Exercise: Among the entries below, the lines from the one with "VALOR UNITARIO, 1.4: 41516 -> 24875" up to and including the one with "p_value, Right-Amygdala: 0.0002 -> 0" are to be restated exactly, without pictures.
------------
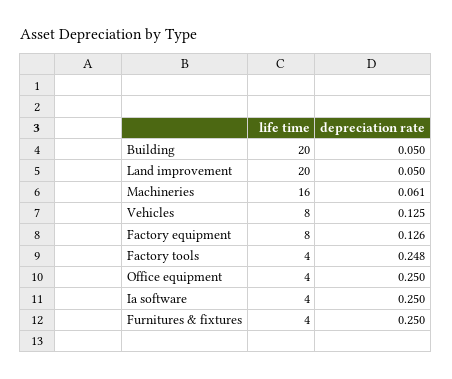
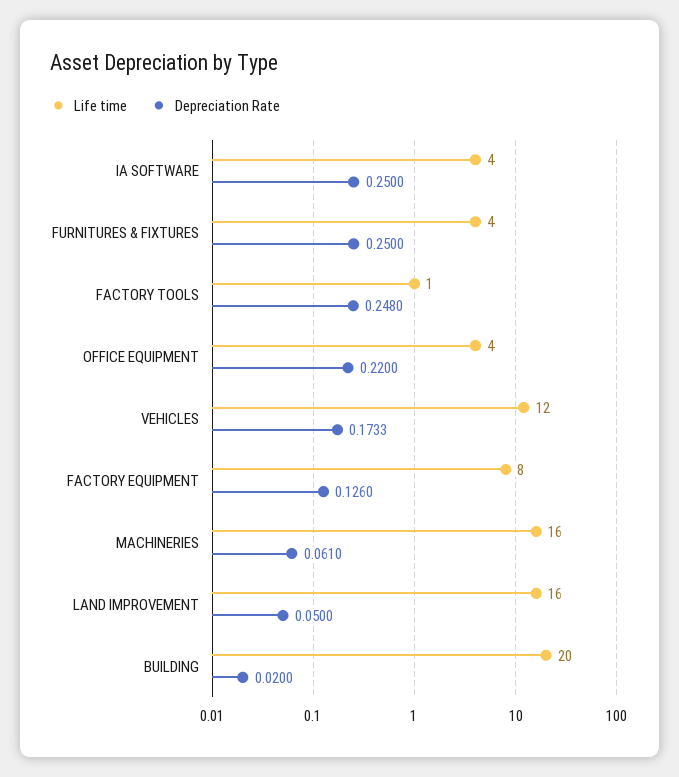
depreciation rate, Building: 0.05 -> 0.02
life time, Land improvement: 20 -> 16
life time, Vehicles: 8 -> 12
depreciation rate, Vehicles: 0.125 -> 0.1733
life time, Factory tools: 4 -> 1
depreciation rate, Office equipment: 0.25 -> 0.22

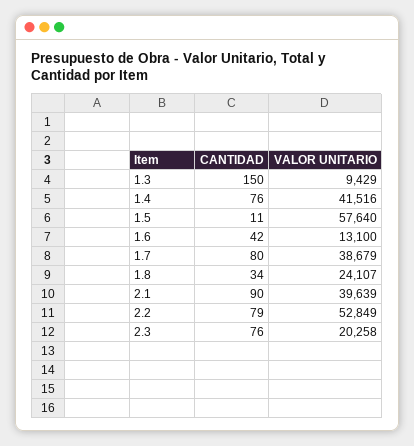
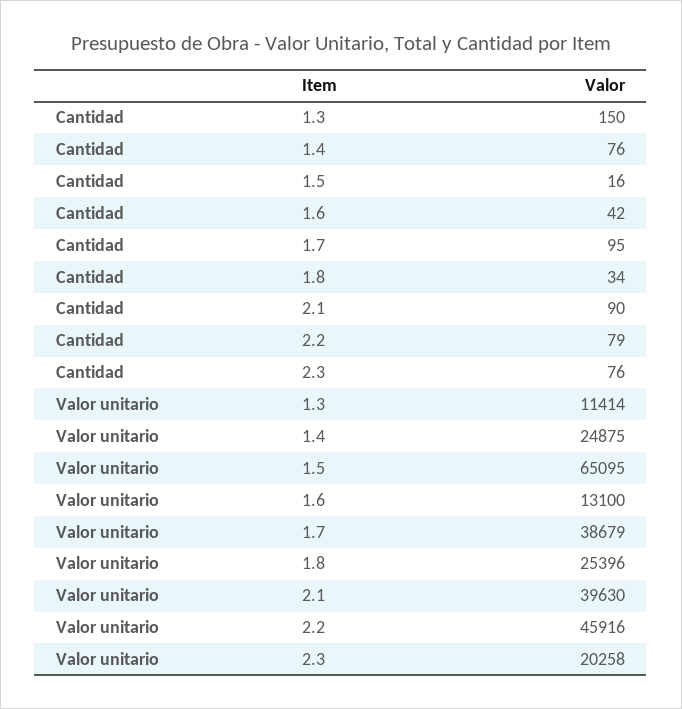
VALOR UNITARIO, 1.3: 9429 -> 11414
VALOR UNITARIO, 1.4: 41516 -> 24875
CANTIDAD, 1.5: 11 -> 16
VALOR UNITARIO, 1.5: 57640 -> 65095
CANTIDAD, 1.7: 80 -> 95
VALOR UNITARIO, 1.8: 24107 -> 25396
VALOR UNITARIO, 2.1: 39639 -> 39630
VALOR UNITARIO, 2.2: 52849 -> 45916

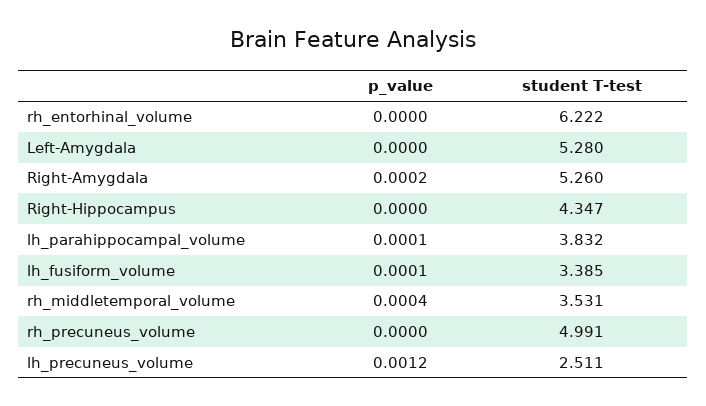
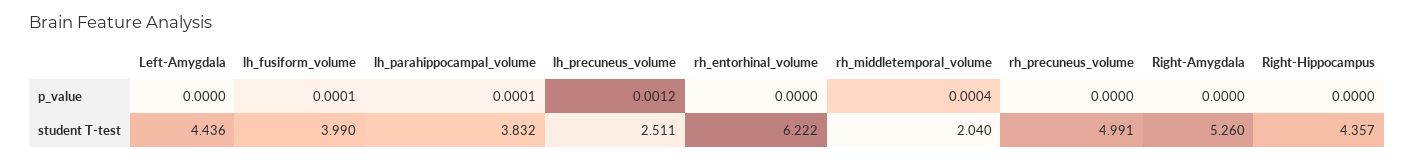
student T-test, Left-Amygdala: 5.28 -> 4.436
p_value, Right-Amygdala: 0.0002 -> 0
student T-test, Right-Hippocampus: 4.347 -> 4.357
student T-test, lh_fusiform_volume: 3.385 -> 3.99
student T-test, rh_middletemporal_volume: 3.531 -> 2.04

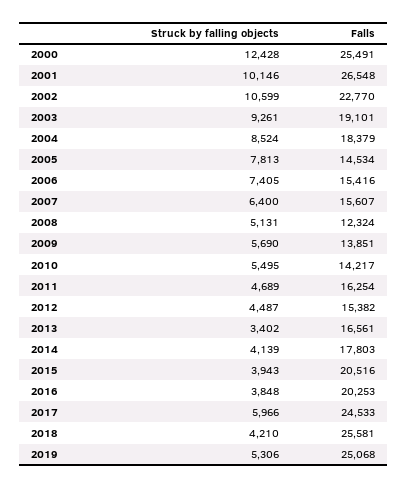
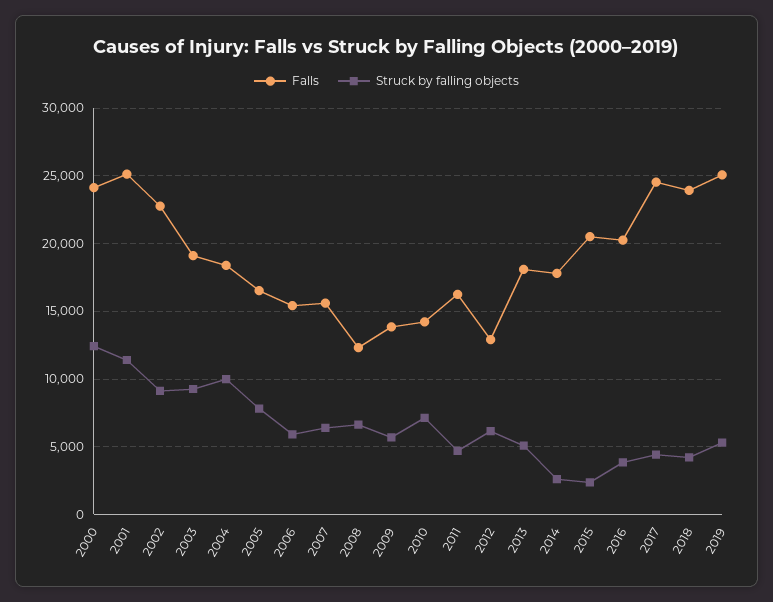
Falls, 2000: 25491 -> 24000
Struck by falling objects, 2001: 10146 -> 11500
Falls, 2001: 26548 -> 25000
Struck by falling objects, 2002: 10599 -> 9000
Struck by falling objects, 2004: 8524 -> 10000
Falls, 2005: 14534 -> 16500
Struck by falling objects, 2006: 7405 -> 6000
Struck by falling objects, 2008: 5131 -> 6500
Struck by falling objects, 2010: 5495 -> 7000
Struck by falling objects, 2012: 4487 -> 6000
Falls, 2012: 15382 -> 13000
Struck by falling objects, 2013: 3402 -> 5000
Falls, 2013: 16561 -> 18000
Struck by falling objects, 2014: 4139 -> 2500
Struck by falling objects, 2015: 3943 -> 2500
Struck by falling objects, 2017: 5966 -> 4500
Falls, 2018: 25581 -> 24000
------------
Task result:
VALOR UNITARIO, 1.4: 41516 -> 24875
CANTIDAD, 1.5: 11 -> 16
VALOR UNITARIO, 1.5: 57640 -> 65095
CANTIDAD, 1.7: 80 -> 95
VALOR UNITARIO, 1.8: 24107 -> 25396
VALOR UNITARIO, 2.1: 39639 -> 39630
VALOR UNITARIO, 2.2: 52849 -> 45916

student T-test, Left-Amygdala: 5.28 -> 4.436
p_value, Right-Amygdala: 0.0002 -> 0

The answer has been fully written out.